La geogastronomia non tiene in considerazione solo il mondo reale ma anche quello virtuale, dove il cibo (che qua in gergo viene chiamato #food) si prende il suo spazio. Si mangia anche nel cyberspace infatti e un esempio per chiarire è legato a un piatto di spaghetti. L’unica città al mondo in cui non si riesce a mangiare un piatto di spaghetti alla bolognese (conditi con carne sotto forma di ragù o polpette) è Bologna, eppure fuori dall’Italia sono diventati il piatto simbolo di una città anche se sotto le torri non c’è traccia di spaghetti conditi in questo modo.

 

Spostandosi nei social network, dove le narrazioni territoriali sfumano i confini, seguendo l’hashtag #spaghettibolognese emerge come siano un piatto molto diffuso nel resto del mondo ma mai localizzato in Italia; soprattutto, i piatti postati man mano che aumenta la distanza da Bologna sono via via più differenti da quello associato al capoluogo emiliano – gli spaghetti vengono sostituiti da noodles, spaghetti di riso, vermicelli e il condimento è spesso costituito dalla commistione degli ingredienti più disparati. Le conclusioni sono facili: il cibo abita lo spazio della nostalgia, della creatività, il cyberspace, tutti luoghi difficilmente riconducibili a confini.

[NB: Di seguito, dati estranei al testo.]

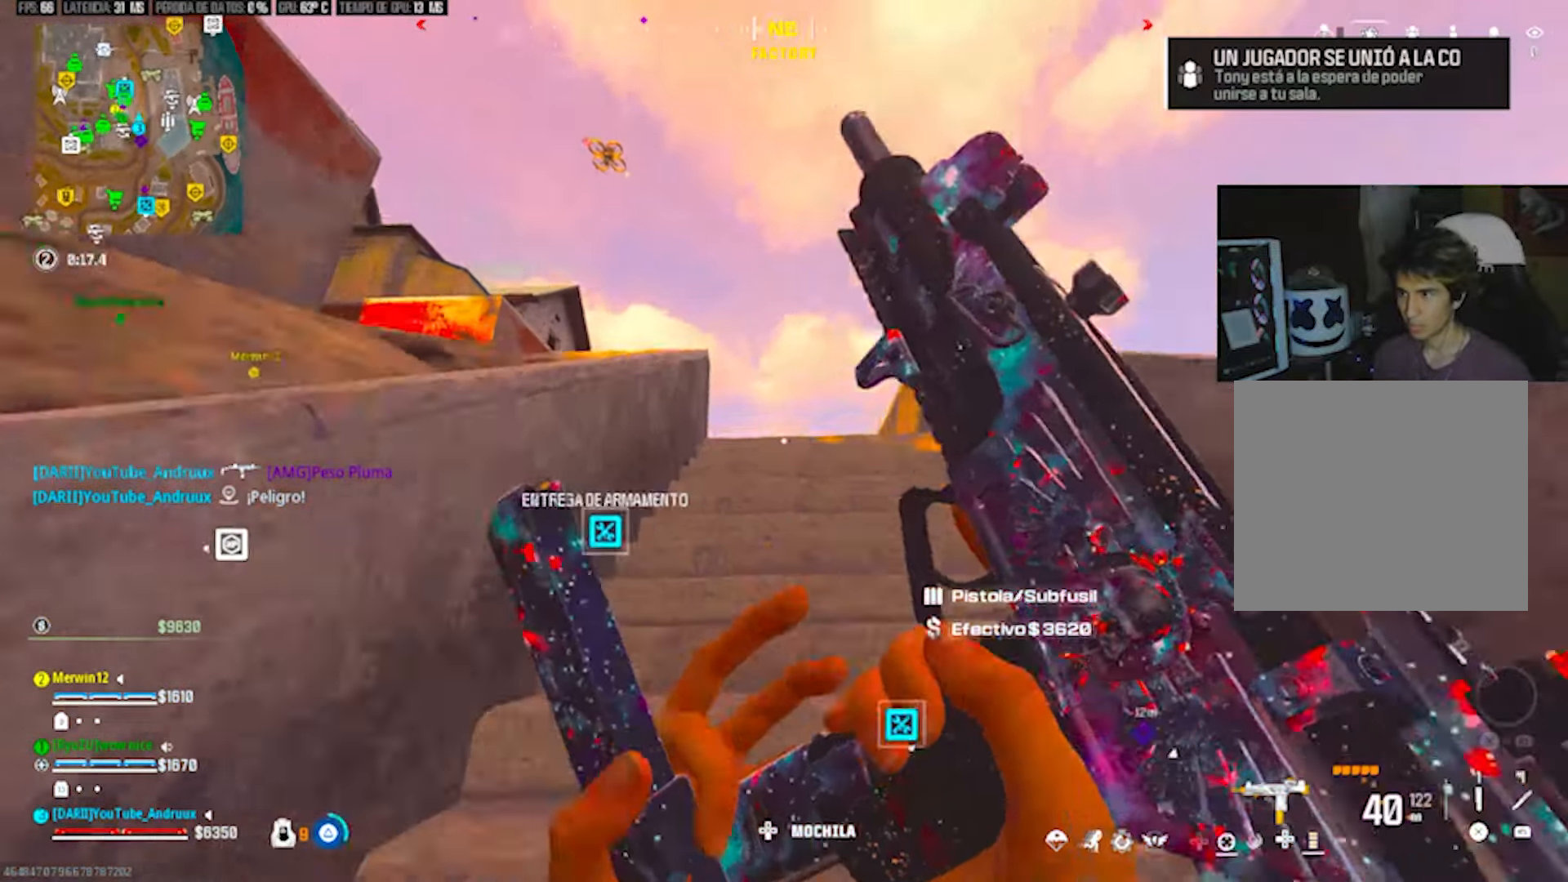
{"buttons": [], "left_stick": "up-right", "right_stick": "center", "events": [[17, "L3", "up"], [17, "TRIANGLE", "up"], [83, "TRIANGLE", "down"], [83, "right_stick", "center"], [117, "L3", "down"], [150, "TRIANGLE", "up"], [183, "L3", "up"], [250, "L3", "down"], [250, "TRIANGLE", "down"], [317, "L3", "up"], [317, "TRIANGLE", "up"], [417, "L3", "down"], [417, "TRIANGLE", "down"], [483, "L3", "up"], [483, "TRIANGLE", "up"]]}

E poi ci sono i cibi di mondo, quelli che sono mangiati da tutti in ogni luogo e a qualsiasi latitudine. Il più simbolico è certamente il pane. Non esiste popolo che non impasti la farina con acqua e cuocia il risultato. Alto o basso, spesso o sottile, asciutto e secco o arioso e umido, i pani si differenziano tra loro a seconda degli ingredienti, delle forme e delle cotture: la varietà è enorme e l’evoluzione continua, al punto che compilare un elenco con tutti i nomi dei pani del mondo è letteralmente impossibile. Ma, al di là delle diversità, cosa è il pane? In tutte le lingue del mondo la parola pane vuol dire la stessa cosa, ossia l’alimento di base, quello da condividere. Con il pane si diventa compagni, dal latino “cum panis”, coloro che mangiano lo stesso pane.

 

Com’è il mondo disegnato dal cibo? Dipende: quando il cibo ha una dimensione materica e produttiva i confini sono chiari, ma quando il cibo entra nella sua dimensione più sentimentale e collettiva si muove secondo geografie nascoste, alternative, che sono quelle delle sensazioni che procura. Nella geogastronomia il cibo si collega a idee, sensazioni, credenze, esperienze passate, stati d’animo, contraddizioni che si combinano tra loro per diventare confini materiali. Guardacaso è un mondo con più ponti che muri perché il cibo da sempre ha il potere di unire.

Un mondo che ci appartiene di più, perché lo abbiamo disegnato noi, senza sovrastrutture o disegni politici, economici. È un mondo che si ispira alla natura e alla necessità, e la natura e la necessità non discriminano, poiché il cibo è un piacere e un diritto di tutti.